Starting at the top of the data and ending at the line containing "Ukrajina vstoupila do WTO v roce", give those lines as a Markdown table with the columns Row and Line, leaving out any blank lines.

────

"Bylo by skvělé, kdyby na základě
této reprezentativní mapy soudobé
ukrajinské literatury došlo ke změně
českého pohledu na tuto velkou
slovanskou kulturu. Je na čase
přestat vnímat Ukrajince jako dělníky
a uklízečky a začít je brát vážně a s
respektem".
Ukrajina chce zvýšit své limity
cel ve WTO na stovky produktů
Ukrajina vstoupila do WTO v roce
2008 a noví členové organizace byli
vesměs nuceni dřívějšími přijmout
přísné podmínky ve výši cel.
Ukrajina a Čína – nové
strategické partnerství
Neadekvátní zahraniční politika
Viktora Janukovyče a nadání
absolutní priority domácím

────

Solution to the exercise:
| Row | Line |
|---|---|
| 1 | "Bylo by skvělé, kdyby na základě |
| 2 | této reprezentativní mapy soudobé |
| 3 | ukrajinské literatury došlo ke změně |
| 4 | českého pohledu na tuto velkou |
| 5 | slovanskou kulturu. Je na čase |
| 6 | přestat vnímat Ukrajince jako dělníky |
| 7 | a uklízečky a začít je brát vážně a s |
| 8 | respektem". |
| 9 | Ukrajina chce zvýšit své limity |
| 10 | cel ve WTO na stovky produktů |
| 11 | Ukrajina vstoupila do WTO v roce |